*** Supplied data ***

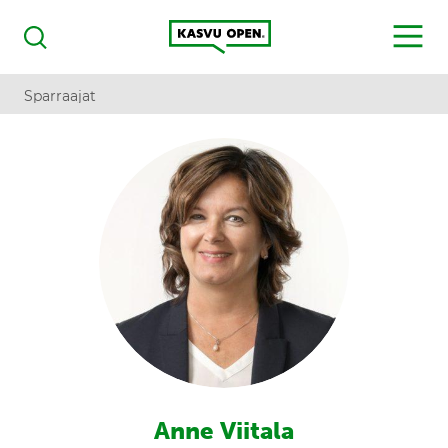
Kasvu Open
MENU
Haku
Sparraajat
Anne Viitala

*** End of Supplied data ***
*** Supplied data ***

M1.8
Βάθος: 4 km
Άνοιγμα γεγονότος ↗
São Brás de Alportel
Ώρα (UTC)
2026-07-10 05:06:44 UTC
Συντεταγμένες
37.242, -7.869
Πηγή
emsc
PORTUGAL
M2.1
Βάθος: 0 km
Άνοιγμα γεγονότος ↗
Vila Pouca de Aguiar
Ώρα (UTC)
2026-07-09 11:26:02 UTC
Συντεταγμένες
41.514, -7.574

*** End of Supplied data ***

Required work: Beginning at the line with "São Brás de Alportel" and stopping after the line with "41.514, -7.574", please write out every line of the data above exactly and nothing else.

Task solution:
São Brás de Alportel
Ώρα (UTC)
2026-07-10 05:06:44 UTC
Συντεταγμένες
37.242, -7.869
Πηγή
emsc
PORTUGAL
M2.1
Βάθος: 0 km
Άνοιγμα γεγονότος ↗
Vila Pouca de Aguiar
Ώρα (UTC)
2026-07-09 11:26:02 UTC
Συντεταγμένες
41.514, -7.574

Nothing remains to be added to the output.